# [QUESTÕES PROPOSTAS]
[a] Traduza para o inglês a seguinte frase do texto de leitura: "A Divisão de Documentação, que hoje se encontra sob a gestão da Diretoria de Comunidade e Cultura, é um centro de pesquisa da nossa história."
[b] Reproduza do texto de leitura o trecho que vai de "Tais artigos passam" até "com seu desenvolvimento.".

# [TEXTO DE LEITURA]

******

Tais artigos passam a compor a seção "História da Psicanálise", pois além de seu valor científico possuem valor documental. Evidenciam um tempo e um lugar, constituídos como resultado de uma época e de uma sociedade.
Por intermédio destes textos (e de outros documentos: relatos, audiovisuais, fotografias e correspondências que formam o acervo da Divisão de Documentação), temos a oportunidade de manter viva nossa história institucional e acompanhar os caminhos pelos quais fomos nos apropriando do conhecimento psicanalítico e contribuindo com seu desenvolvimento.
A Divisão de Documentação, que hoje se encontra sob a gestão da Diretoria de Comunidade e Cultura, é um centro de pesquisa da nossa história. Seu embrião data do início da década de 1980, com o Projeto Memória. A exposição "Brasil, psicanálise e modernismo", ocorrida no Masp em 1999, paralela à mostra "Freud, conflito e cultura", mobilizou em grande parte do nosso corpo societário a necessidade de um resgate da história do surgimento e da implantação da psicanálise no Brasil, bem como de seu momento político e cultural. Buscando ampliar esta linha de pesquisa, em 2004 foram inauguradas novas instalações na Divisão de Documentação, de acordo com requisitos técnicos específicos da área de acervos.

******

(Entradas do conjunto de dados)
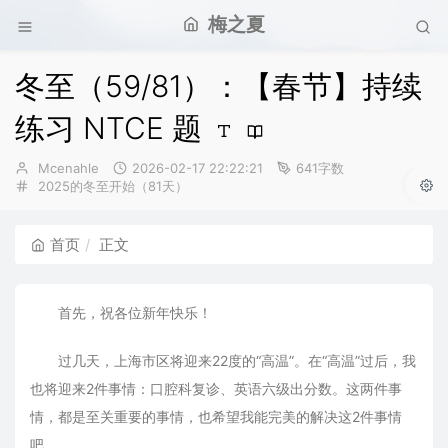
梅之夏
冬至（59/81）：【春节】持续
练习 NTCE 题
博
发
Mcenahle
2026-02-17 22:22:21
641字数
主：
分
布
2025的冬至开始（81天）
类：
时
间：
首页
正文
首先，祝各位新年快乐！
过几天，上海市区将迎来22度的“高温”。在“高温”过后，我
也将迎来2件事情：口腔科复诊、英语六级出分数。这两件事
情，都是至关重要的事情，也希望我能完美的解决这2件事情
吧。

******

# [RESPOSTAS DO EXERCÍCIO]
[a] The Documentation Division, which is currently under the management of the Board of Community and Culture, is a research center for our history.

[b]
Tais artigos passam a compor a seção "História da Psicanálise", pois além de seu valor científico possuem valor documental. Evidenciam um tempo e um lugar, constituídos como resultado de uma época e de uma sociedade.
Por intermédio destes textos (e de outros documentos: relatos, audiovisuais, fotografias e correspondências que formam o acervo da Divisão de Documentação), temos a oportunidade de manter viva nossa história institucional e acompanhar os caminhos pelos quais fomos nos apropriando do conhecimento psicanalítico e contribuindo com seu desenvolvimento.